Hash Functions

We seek a hash function that both is easy to compute and uniformly distributes the keys.

Independent uniform hashing

The hash function that we use uniformly and independently distribute keys among the integer values between 0 and m - 1.

We call such an idea hash function an independent uniform hash function. Independent uniform hashing is an ideal abstraction, but it is not something that can reasonably be implemented in practice. So, we would like a good hash function to approximately satisfy the assumption of independent uniform hashing. Unfortunately, you typically have no way to check this condition, unless you happen to know the probability distribution from which the keys are drawn.

In this book, we only introduce static hashing, which uses a single, fixed hash function. For more information, such as random hashing, readers can refer to Introduction to Algorithms.

Clearly, we need a different hash function for each key type that we use. For example, if the key is a number, we can use the modular method in the previous section; if the key is a string, we need to convert the string into a number; if the key has multiple parts, we need to combine the parts somehow.

Let's recap with the goal of a hash function again: map a key k to an integer in the range \([0, m-1]\). Therefore, it is common to view the evaluation of a hash function, h(k), as consisting of two portions:

• a hash code that maps a key k to an integer
• a compression function that maps the hash code to an integer within a range of indices \([0, m-1]\) for a bucket array

Hash code

Integer

Java relies on 32-bit hash codes¹, so for base types byte, short, int, and char, we can achieve a good hash code simply by casting a value to int. So the hash code of 123 is simply 123.

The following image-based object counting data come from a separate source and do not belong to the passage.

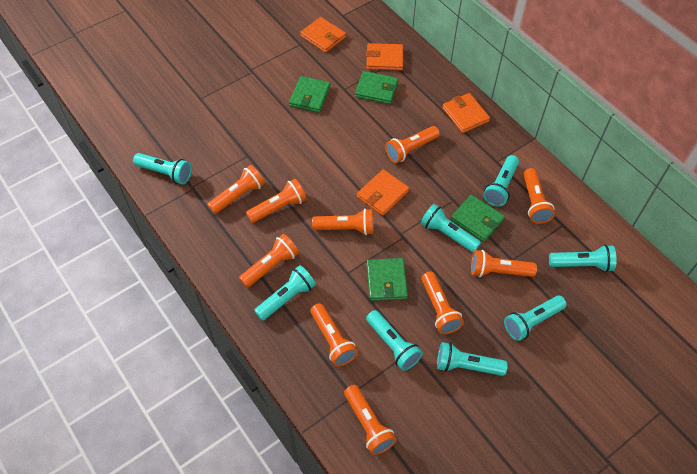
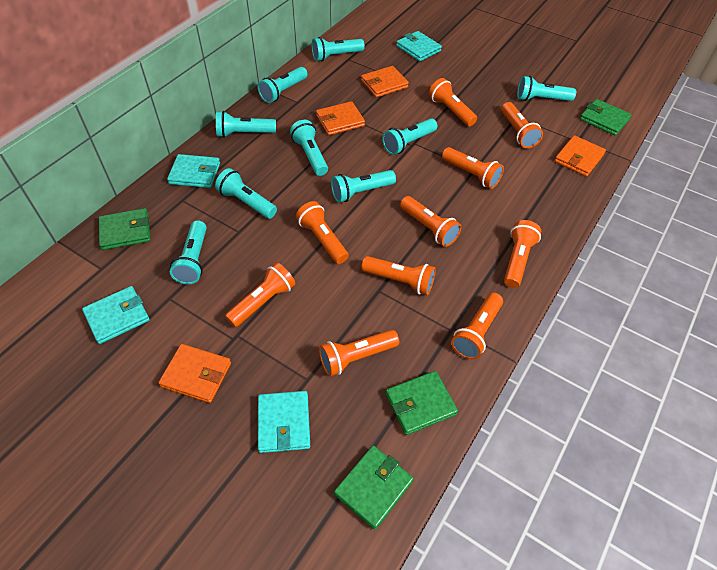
turquoise flashlight: 8 -> 9
turquoise wallet: 0 -> 4

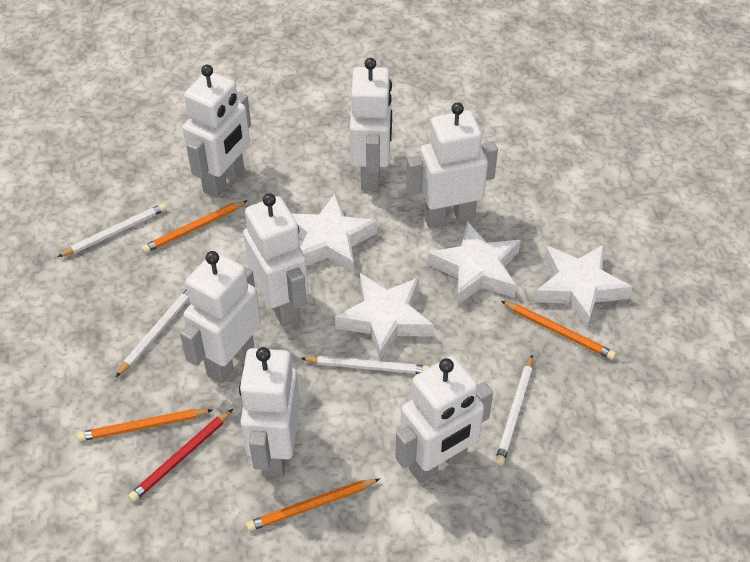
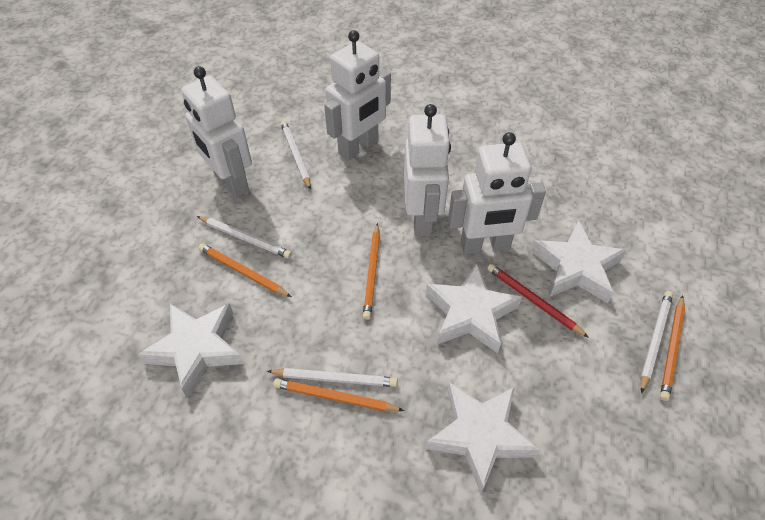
white robot: 7 -> 4

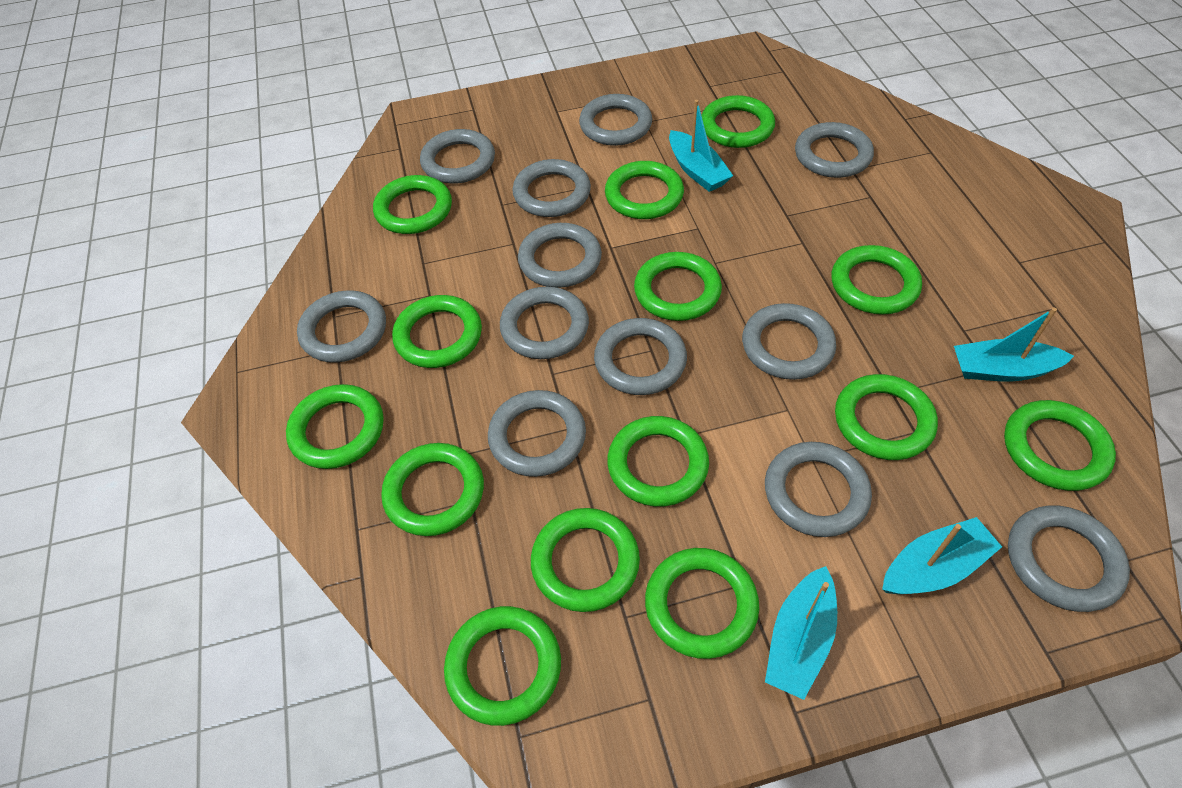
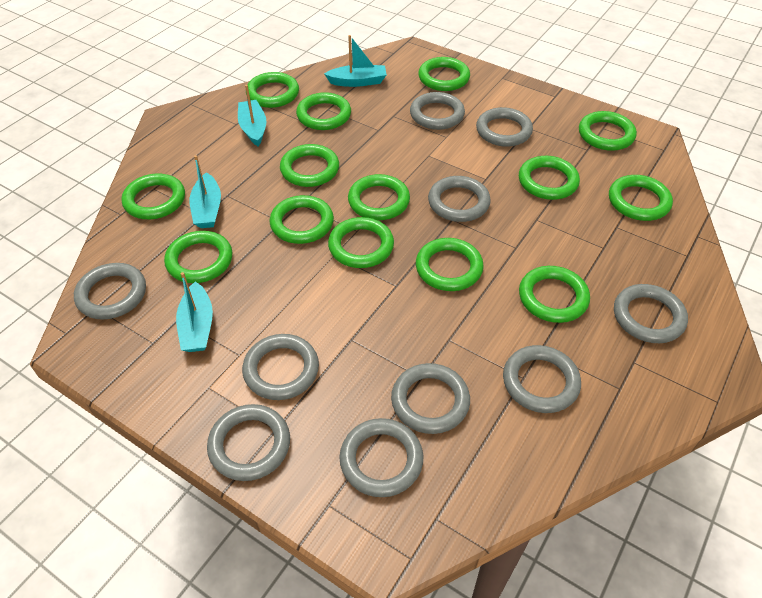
grey ring: 12 -> 10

As for float, we can treat its bit representation as an integer. In Java, this is done by Float.floatToIntBits(x) given a float x. In Python, this can be done by the following code:

import struct

def float_to_int_bits(f):
    s = struct.pack('>f', f)
    return struct.unpack('>l', s)[0]

If the key is double, who is 64-bit, a common method is to take the exclusive-or of the high-order (32-bit) and low-order (32-bit). This is how Java does:

public static int hashCode(double value) {
    long bits = doubleToLongBits(value);
    return (int)(bits ^ (bits >>> 32));
}

String

As for character strings or other variable-length objects that can be viewed as tuples of the form \((x_0, x_1, x_2, \dots, x_{n-1})\), where the order of the \(x_i\) is significant. To compute the hash code, we choose a non-zero constant \(a \neq 1\):

\[x_{0}a^{n-1} + x_{1}a^{n-2} + \dots + x_{n-2}a + x_{n-1}\]

This method is also known as polynomial hash code. The following is how Java does when the string is in Latin encode²:

public static int hashCode(byte[] value) {
    int h = 0;
    for (byte v : value) {
        h = 31 * h + v;
    }
    return h;
}

Compound keys

If the key type has multiple fields, we can typically mix them together in the way just described for String values.

class PhoneNumber {
    private short areaCode;
    private short prefix;
    private short lineNum;
    ...
}

Then its hash code can be computed as:

\[(31 \times areaCode + prefix) \times 31 + lineNum\]

Compression function

Since our goal is an array index, not a 32-bit integer, we need to perform a compression function on the hash code. If keys are short non-negative integers, the compression function itself is the hash function. In what follows, we introduce three common compression functions for hashing.

The division method

The division method for creating functions maps a key (hash code) k into one of m slots by taking the remainder of k divided by m. That is, the compression function is:

\[h(k) = k \ mod \ m\]

Note that m should be a prime. Otherwise, it may be the case that not all the bits of the key play a role, which amounts to missing an opportunity to disperse the values evenly. For example, if the keys are base-10 numbers and m is \(10^k\), then only the k least significant digits are used.

The multiplication method

The general multiplication method for creating compression function operates in two steps:

1. Multiply the key (hash code) k by a constant A in the range \(0 < A < 1\), and extract the fractional part of kA
2. Multiply this value by m and take the floor of the result

That is, the compression function is

\[h(k) = \lfloor m(kA \ mod \ 1)\rfloor\]

The general multiplication method has the advantage that the value of m is not critical and you can choose it independently of how you choose the multiplicative constant A. In practice, the multiplication method is best in the special case where the number m of hash-table slots is an exact power of 2,

The MAD method

A more sophisticated compression function, which helps eliminate repeated patterns in a set of integer keys, is the Multiply-Add-and-Divide (or "MAD") method. This method maps an integer k to

\[((ak + b)\ mod \ p)\ mod \ m\]

where p is a prime number larger than m, and a and b are integers chosen at random from the interval [0, p − 1], with a > 0.

¹ The size of Python's hash codes depend on the machine architecture. See more at hash().

² We omitted the mask code here for simplicity. The real code inside for is h = 31 * h + (v & 0xff). The use of a small prime integer such as 31 ensures that the bits of all the characters play a role.